> EXERCISE INSTRUCTIONS:
- 1) Answer these questions using the opera text:
(a) What years does it give for the Baroque period?
(b) Who made up the audience for the early operas?
(c) What format did composers mostly follow in the Classical and Romantic periods?
- 2) Translate this sentence from the opera text into Spanish: "Perhaps nowhere was such progression more conspicuous than in opera."
- 3) Continue the opera text from its last sentence.

Posted on 27 April 2014 by Hao Li (Meds 2016)

One of the most obvious trends in the evolution of classical music (and perhaps the entire history of music in general) was the movement from the complex to the simple, from the courtly to the everyday. Perhaps nowhere was such progression more conspicuous than in opera. As a form of musical theatre, opera is like an intricate fabric woven from a countless myriad of elements, any and all of which serve as media in which change can take place. Opera is not only composed of instrumentals and vocals, but also features with no lesser importance delicate choreography and complex plotlines. In other words, it is a perfect fusion of the appropriate music with the appropriate subject matter. While this discussion focuses largely on the latter, one must be aware that subject matter cannot stand alone without music, and that both are intimately connected with the social atmosphere which gives rise to their birth.

Many see the Baroque period (1600-1750) as the dawn of opera. During this time, the subject matter of the genre consisted largely of the ancient classics, that is, mythology and classical history. Greek gods and Roman wars dominated the plots, and accompanying such formality of storyline was the formal ideal of a notoriously complicated musical texture. This kind of theatrical entertainment could only be understood and appreciated by well-educated people, and not so surprisingly, the audience that enjoyed these early operas was made up almost exclusively of kings, princes, and other members of nobility.

As this early phase in the history of classical music gave way to the Classical (1750-1825) and Romantic (1825-1900) periods, opera did away with themes centered upon classical literature. Serious plotlines yielded to foolish comedies and flirtatious affairs. However, the theatre retained some of that “royal atmosphere” as most of the stories took place in palaces and homes of the noble, or at least focused on noble members of society. Notable exceptions stand out. Mozart’s Die Zauberflöte (The Magical Flute) is like a fairy-tale, featuring an other-wordly set of characters such as birdcatchers and sorcerors. Donizetti’s L’elisir d’amore (Elixir of Love) tells of the desperate love of a common, poor country boy for a beautiful girl in his village, and how he gives up all his money to buy a potion that he hopes will fill her with a similar desire for him. Bizet’s renowned masterpiece Carmen revolves around the ill-fated love between a Spanish soldier and a seductive gypsy cigarière. Perhaps the most notable change that took place in opera during this time was the increase in freedom and intensity of musical expression (as in the case of musical genres other than opera), brought about by an expansion of techniques in composition. In terms of structure, there really was not much variation from work to work. For the most part, composers followed the strict format of a prelude followed by a series of musical numbers separated by blocks of libretto (that is, text sung quickly in order to move the plot forward).

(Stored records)
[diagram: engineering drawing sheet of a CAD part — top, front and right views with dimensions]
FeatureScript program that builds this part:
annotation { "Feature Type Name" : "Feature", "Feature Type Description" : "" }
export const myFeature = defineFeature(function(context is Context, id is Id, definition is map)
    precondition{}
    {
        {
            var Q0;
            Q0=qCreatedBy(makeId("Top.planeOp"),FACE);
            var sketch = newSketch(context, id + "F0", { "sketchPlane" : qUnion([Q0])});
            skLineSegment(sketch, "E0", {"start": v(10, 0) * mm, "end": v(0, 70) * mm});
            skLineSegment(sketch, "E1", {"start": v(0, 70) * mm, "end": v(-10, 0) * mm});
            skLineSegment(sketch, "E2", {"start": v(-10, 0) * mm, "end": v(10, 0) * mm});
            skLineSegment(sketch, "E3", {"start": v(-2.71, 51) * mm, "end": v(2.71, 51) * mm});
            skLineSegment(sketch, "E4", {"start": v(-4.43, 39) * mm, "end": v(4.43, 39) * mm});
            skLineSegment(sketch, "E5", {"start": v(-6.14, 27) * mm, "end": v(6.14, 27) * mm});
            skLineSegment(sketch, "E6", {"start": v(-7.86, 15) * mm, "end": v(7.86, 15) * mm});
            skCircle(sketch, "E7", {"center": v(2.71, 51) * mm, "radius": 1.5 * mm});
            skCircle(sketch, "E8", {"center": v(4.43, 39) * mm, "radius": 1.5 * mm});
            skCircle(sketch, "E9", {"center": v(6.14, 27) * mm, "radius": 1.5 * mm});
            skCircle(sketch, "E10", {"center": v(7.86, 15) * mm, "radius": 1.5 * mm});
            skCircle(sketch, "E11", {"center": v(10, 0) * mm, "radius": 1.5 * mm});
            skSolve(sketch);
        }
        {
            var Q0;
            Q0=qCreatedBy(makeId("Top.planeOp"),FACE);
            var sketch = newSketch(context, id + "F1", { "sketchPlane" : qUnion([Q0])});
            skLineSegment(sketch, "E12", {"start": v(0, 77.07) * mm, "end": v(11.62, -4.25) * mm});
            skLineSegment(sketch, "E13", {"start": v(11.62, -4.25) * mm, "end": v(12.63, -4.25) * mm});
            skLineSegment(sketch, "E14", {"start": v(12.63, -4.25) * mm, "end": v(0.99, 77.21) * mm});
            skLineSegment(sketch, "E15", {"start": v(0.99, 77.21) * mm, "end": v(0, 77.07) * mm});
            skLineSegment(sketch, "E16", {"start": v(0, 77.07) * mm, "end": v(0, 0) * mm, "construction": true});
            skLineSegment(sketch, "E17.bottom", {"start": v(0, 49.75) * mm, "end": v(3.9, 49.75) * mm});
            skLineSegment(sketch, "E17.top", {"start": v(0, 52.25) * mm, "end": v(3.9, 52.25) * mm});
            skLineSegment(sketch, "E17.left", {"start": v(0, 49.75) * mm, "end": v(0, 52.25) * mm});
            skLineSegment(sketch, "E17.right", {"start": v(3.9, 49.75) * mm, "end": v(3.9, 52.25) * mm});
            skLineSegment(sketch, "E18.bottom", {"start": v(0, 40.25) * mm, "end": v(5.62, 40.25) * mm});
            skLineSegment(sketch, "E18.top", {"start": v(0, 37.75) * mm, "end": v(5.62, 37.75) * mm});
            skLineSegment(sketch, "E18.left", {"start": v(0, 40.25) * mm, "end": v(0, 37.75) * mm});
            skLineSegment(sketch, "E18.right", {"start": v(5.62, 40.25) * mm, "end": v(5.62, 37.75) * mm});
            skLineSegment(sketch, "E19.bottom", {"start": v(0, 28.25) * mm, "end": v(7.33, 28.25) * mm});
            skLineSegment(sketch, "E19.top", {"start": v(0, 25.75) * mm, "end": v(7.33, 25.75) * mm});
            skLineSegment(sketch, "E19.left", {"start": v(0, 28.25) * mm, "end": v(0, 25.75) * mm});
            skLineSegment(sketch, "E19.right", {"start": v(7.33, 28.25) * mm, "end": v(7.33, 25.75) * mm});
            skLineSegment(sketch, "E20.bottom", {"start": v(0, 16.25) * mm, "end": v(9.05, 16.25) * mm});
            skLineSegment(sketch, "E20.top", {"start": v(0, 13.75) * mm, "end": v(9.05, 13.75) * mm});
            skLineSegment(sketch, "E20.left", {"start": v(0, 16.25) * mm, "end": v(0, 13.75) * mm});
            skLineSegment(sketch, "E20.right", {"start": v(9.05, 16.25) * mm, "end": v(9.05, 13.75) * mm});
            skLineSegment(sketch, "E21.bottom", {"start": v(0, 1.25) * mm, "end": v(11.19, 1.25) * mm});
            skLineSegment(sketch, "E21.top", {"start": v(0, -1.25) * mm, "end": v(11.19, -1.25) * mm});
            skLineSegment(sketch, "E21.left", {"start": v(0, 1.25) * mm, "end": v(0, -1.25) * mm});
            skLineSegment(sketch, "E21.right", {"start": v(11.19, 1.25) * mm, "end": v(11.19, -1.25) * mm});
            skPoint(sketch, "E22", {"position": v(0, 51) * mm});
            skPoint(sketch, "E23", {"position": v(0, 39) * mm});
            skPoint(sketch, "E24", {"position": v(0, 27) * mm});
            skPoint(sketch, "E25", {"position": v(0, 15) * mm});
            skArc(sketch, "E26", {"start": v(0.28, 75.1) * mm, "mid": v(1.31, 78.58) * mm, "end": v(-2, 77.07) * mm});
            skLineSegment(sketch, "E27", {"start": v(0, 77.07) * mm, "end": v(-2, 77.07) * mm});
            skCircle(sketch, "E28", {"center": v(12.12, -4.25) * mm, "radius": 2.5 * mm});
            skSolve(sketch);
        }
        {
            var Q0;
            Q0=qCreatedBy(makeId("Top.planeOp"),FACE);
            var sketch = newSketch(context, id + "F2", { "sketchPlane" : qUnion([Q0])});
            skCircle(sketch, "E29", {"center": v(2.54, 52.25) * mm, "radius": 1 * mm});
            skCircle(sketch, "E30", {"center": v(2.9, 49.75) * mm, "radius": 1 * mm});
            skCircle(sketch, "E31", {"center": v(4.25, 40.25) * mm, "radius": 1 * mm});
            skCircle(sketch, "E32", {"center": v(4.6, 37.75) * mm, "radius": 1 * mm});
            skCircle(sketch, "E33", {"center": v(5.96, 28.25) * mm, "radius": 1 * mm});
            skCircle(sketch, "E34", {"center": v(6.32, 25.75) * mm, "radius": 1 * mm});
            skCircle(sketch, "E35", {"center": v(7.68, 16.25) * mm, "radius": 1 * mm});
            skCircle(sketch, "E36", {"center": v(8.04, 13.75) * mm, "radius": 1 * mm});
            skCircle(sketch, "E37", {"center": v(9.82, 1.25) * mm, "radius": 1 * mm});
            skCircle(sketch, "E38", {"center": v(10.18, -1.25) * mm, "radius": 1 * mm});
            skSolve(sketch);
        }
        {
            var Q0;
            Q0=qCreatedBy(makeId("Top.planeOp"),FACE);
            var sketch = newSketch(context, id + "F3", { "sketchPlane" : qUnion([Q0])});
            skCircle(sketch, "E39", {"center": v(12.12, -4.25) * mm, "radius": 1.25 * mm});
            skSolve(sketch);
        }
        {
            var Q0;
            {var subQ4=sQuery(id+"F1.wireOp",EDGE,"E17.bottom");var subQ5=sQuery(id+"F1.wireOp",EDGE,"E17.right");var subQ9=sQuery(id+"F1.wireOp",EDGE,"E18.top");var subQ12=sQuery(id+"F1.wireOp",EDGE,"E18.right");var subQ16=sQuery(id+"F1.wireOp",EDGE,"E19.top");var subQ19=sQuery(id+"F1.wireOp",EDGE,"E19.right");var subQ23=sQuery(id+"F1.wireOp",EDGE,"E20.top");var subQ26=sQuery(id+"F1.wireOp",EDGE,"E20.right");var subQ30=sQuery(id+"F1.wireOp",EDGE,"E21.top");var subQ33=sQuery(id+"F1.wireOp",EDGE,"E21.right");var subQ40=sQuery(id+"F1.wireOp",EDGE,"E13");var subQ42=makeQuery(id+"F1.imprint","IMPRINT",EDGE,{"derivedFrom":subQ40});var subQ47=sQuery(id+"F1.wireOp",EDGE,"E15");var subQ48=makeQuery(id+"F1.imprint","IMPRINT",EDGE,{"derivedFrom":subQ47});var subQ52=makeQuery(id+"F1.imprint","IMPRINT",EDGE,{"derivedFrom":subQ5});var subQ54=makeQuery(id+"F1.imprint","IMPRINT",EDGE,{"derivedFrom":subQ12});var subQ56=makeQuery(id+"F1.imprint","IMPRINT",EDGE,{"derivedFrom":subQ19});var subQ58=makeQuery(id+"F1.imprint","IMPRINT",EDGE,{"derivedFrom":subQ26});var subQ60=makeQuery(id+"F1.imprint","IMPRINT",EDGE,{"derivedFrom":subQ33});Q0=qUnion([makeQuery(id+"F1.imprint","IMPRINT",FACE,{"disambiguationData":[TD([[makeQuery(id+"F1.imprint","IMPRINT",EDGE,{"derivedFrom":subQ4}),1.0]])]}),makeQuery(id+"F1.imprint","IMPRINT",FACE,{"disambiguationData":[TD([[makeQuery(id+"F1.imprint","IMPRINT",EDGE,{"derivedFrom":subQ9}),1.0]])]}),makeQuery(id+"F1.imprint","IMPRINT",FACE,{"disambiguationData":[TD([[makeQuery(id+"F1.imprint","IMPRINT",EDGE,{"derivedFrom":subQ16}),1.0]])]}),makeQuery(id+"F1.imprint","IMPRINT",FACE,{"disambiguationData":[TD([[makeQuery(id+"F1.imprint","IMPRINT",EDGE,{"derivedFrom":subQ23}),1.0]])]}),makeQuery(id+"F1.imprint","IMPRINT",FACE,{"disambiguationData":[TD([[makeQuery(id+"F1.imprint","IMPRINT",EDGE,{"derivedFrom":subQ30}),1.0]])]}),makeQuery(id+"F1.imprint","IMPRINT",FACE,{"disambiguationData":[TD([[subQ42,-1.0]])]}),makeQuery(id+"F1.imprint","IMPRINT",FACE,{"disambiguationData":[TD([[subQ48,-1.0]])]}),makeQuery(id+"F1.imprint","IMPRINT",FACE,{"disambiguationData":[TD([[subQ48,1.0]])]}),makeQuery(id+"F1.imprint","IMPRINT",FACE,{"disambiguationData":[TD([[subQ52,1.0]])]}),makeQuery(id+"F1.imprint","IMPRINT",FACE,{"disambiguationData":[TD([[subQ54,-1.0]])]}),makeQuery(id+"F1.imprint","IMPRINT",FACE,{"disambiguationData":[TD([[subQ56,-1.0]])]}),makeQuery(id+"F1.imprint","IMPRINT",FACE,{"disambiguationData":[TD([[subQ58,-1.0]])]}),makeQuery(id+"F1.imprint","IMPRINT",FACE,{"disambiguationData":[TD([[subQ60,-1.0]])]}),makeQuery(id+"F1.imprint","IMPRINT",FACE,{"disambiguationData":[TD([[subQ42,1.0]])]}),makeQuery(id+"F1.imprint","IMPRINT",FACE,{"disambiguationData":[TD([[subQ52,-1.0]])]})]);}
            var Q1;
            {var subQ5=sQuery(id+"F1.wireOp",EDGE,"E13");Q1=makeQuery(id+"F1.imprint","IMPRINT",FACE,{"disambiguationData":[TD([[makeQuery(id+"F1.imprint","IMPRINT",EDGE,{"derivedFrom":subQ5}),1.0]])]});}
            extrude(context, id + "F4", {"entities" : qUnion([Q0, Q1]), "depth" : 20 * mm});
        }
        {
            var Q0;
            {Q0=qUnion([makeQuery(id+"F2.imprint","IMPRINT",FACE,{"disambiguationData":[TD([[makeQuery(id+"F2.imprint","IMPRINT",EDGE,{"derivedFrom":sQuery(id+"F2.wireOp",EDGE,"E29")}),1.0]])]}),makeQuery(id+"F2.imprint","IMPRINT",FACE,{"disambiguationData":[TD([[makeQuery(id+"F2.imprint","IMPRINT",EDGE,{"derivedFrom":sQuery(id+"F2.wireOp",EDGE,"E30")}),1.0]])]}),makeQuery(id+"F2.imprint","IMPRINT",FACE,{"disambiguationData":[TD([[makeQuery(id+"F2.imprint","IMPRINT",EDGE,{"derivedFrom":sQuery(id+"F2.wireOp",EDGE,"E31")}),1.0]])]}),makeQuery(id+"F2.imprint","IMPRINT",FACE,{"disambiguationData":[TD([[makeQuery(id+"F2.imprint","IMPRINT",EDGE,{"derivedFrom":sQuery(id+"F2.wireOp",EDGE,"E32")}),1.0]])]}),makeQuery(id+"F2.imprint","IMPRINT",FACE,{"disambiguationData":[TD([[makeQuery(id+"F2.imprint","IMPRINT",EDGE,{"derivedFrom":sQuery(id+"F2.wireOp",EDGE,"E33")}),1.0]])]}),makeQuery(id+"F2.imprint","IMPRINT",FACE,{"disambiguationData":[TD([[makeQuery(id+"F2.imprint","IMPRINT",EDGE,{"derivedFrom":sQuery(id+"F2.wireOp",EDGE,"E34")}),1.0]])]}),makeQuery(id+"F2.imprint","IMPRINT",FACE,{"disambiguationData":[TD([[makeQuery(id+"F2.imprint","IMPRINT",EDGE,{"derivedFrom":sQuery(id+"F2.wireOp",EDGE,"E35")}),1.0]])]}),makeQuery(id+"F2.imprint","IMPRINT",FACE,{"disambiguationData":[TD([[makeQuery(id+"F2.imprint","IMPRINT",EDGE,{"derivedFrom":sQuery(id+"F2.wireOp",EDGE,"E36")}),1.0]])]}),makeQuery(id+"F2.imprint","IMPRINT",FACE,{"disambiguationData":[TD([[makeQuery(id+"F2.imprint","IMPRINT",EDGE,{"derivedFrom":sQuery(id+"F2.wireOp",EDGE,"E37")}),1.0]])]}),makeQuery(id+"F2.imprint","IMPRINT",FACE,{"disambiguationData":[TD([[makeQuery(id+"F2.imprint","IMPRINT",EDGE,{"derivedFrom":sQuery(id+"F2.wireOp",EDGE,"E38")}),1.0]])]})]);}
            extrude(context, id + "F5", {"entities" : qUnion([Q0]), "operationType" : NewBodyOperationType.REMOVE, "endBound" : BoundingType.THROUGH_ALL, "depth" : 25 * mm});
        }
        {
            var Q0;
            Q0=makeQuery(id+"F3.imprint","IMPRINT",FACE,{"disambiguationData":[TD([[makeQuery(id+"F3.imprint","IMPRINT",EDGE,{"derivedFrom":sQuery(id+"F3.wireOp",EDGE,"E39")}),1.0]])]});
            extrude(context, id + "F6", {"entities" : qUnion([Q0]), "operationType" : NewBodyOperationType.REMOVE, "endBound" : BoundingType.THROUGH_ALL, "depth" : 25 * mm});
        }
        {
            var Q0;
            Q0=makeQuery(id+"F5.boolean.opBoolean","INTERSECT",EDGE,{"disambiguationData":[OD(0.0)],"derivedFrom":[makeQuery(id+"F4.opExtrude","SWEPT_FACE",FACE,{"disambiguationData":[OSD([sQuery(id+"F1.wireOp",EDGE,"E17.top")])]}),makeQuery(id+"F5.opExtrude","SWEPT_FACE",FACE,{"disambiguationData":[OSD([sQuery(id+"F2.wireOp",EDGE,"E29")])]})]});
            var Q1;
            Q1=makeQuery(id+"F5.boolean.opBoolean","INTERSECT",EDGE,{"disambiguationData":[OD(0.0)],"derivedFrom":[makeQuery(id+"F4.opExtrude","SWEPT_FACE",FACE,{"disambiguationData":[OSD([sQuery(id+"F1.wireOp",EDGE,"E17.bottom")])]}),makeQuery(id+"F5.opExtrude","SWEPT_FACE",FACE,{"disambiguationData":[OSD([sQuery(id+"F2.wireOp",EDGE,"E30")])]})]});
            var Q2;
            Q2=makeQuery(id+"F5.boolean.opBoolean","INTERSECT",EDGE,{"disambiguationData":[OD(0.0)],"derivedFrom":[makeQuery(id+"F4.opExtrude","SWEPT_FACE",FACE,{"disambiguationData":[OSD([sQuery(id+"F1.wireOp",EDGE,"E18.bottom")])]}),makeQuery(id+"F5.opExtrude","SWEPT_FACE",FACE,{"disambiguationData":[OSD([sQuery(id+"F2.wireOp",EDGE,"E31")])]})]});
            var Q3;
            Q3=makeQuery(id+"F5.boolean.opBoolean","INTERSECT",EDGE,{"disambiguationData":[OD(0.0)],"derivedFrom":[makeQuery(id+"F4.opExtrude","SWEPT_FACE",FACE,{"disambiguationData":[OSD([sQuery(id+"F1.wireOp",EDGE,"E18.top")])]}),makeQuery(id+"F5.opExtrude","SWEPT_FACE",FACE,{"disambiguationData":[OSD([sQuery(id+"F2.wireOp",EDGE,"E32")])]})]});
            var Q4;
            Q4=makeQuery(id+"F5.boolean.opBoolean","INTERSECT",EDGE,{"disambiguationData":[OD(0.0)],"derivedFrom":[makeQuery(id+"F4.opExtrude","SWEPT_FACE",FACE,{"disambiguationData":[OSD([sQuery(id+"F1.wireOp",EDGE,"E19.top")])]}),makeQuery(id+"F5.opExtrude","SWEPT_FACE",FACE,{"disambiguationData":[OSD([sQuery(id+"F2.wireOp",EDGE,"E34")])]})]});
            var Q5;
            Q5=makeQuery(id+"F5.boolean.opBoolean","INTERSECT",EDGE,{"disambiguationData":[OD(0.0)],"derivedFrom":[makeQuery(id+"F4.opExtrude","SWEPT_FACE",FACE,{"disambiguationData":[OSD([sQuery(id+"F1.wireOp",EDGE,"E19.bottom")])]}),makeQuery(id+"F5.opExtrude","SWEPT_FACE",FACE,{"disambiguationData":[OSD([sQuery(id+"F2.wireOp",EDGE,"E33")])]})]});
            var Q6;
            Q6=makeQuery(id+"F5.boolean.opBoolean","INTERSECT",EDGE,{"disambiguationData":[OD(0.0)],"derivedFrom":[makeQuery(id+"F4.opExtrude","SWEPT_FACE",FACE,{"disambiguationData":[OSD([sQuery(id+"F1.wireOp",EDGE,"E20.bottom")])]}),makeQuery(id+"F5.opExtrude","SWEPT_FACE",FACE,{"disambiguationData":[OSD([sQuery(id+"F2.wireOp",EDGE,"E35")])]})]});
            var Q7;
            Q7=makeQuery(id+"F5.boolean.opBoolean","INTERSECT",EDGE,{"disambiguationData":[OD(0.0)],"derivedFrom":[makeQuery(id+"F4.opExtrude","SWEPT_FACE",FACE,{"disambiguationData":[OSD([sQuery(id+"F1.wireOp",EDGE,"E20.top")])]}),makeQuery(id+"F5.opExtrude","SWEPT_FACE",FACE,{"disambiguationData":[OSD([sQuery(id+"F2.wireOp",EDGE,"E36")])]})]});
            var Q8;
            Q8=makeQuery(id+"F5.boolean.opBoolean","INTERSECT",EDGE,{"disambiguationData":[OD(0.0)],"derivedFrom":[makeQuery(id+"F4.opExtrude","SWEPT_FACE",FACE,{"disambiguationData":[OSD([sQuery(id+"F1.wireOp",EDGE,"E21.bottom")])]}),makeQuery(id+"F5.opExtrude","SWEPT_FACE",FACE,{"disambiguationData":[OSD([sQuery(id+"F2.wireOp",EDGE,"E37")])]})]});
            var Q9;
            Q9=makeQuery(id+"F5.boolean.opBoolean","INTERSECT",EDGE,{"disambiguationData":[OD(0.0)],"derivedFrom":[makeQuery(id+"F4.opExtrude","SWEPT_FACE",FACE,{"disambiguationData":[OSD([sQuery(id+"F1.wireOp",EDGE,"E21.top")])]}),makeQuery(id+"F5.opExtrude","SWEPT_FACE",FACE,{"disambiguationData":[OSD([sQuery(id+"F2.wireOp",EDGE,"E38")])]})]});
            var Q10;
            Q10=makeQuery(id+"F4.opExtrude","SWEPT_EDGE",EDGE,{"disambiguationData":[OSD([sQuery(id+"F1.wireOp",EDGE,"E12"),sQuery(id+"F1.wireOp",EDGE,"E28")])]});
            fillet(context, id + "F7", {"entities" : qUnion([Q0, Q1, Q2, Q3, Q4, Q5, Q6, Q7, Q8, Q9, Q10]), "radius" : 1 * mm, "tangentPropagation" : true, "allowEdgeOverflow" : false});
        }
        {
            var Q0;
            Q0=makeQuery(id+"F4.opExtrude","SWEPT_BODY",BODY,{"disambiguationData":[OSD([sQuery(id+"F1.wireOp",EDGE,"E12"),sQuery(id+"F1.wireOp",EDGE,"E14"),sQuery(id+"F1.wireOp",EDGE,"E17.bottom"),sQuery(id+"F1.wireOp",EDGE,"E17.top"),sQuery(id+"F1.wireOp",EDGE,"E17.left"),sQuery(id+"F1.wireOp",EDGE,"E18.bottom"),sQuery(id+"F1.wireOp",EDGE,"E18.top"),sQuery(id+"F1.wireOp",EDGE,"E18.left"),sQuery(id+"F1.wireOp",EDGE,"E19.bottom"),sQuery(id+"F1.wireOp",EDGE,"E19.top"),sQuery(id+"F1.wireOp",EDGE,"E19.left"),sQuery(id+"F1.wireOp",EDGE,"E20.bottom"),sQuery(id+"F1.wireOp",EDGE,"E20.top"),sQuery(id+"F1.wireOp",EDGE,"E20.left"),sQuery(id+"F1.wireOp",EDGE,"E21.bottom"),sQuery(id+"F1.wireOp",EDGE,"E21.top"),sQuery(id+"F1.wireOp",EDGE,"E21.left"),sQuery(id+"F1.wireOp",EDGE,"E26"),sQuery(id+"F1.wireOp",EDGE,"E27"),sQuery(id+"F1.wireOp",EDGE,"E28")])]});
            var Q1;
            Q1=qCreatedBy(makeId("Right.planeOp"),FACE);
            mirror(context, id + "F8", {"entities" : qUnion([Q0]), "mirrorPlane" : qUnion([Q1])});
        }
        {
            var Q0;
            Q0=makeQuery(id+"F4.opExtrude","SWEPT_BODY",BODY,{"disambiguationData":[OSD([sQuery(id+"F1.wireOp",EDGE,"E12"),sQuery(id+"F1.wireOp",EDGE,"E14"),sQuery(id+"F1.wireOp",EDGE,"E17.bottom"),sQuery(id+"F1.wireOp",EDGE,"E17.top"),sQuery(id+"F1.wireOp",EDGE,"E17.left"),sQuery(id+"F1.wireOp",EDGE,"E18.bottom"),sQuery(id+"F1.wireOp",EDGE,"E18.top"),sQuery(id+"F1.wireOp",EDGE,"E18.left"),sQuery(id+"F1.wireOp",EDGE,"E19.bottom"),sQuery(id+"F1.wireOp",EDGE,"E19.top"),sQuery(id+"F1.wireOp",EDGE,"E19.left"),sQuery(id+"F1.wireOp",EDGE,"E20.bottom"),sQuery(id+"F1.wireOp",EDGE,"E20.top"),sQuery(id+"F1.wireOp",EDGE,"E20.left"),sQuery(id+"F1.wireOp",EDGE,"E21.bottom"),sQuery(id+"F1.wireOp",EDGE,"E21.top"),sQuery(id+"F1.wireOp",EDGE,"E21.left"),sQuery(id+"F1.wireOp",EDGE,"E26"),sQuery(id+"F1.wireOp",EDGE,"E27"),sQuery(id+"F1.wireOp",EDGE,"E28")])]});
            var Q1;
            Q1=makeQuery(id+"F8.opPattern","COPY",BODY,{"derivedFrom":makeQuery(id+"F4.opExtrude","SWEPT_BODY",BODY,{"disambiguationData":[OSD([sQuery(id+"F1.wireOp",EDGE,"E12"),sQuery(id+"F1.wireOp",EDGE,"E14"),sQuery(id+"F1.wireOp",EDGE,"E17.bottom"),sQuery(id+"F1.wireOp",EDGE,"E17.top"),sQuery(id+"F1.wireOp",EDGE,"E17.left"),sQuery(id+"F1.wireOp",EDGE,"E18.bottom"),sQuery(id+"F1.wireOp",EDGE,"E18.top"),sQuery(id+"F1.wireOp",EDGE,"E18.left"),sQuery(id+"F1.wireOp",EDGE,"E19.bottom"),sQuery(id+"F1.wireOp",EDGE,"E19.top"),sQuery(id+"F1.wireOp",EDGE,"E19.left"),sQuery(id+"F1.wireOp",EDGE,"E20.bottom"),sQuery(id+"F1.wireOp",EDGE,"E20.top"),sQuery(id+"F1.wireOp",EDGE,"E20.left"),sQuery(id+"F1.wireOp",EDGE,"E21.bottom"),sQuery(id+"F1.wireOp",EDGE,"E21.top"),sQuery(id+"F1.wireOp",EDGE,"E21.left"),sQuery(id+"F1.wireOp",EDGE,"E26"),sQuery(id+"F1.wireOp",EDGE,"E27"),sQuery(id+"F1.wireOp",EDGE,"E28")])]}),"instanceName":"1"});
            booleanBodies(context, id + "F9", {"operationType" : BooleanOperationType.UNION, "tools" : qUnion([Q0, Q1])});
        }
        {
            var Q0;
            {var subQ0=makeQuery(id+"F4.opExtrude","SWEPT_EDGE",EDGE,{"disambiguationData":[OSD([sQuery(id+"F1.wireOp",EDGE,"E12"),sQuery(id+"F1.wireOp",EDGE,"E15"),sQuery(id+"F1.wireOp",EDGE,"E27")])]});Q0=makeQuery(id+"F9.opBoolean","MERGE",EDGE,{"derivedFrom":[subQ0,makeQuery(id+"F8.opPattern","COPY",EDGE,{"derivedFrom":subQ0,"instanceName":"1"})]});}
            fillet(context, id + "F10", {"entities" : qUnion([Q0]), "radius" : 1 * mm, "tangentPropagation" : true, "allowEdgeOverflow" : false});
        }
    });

> RESPONSES BY TASK:
- 1)
(a) 1600 to 1750.
(b) The audience was almost entirely kings, princes, and other members of the nobility.
(c) They followed a prelude with a series of musical numbers, separated by blocks of libretto.

- 2) Quizás en ningún lugar fue tal progresión más evidente que en la ópera.

- 3)
Then, in the late 19th century, there spawned a stylistic movement in the world of opera. This new fashion was called verismo, which is Italian for “realism”. The idea was to shift attention from grand palaces and fancy ballrooms to the lives of common, everyday citizens. There existed hints toward such style throughout the Romantic period, as seen above, but it did not truly take root until the Romantic period approached its twilight. In verismo, not only did the subject matter change, but the orchestration similarly underwent dramatic innovations. No longer conspicuously demarcated into numbers and “filler material”, the musical score blended seamlessly into the action and became one with it. Thus, instead of simply accompanying the vocal passages, it now collaborated with the plotline to create a rich, unified tapestry of emotional expression.

There is debate as to which work kicked off the verismo revolution. Most scholars seem to agree that it was the one-act opera Cavalleria Rusticana (Rustic Chivalry), written by the Italian composer Pietro Mascagni (1863-1945) in 1890 as actually a submission to a contest in composition. The story takes place in a Sicilian village, and tells of how a young man cheats on his fiancé so that he can be with his childhood lover who is now married to someone else. He is eventually discovered by the merciless husband, who upon knowing challenges him to a duel and kills him in hot fury. While the plotline is dark and tragic, it is simple and innocent in the sense that human nature, whether goodness or vice, is allowed to manifest freely without the confines of rank and politics. The music is incredibly beautiful and flows smoothly from one scene to the next, like a pictorial background setting the atmosphere for the stage. Cavalleria Rusticana was an instant success upon first performance, but even more significantly it signalled the modernization of the musical theatre. It would pave the way for the universally popular melodies of Puccini, the last great composer of classical opera, and whose works would eventually lead to an even more refined era of musical theatre that everyone knows and loves: Broadway.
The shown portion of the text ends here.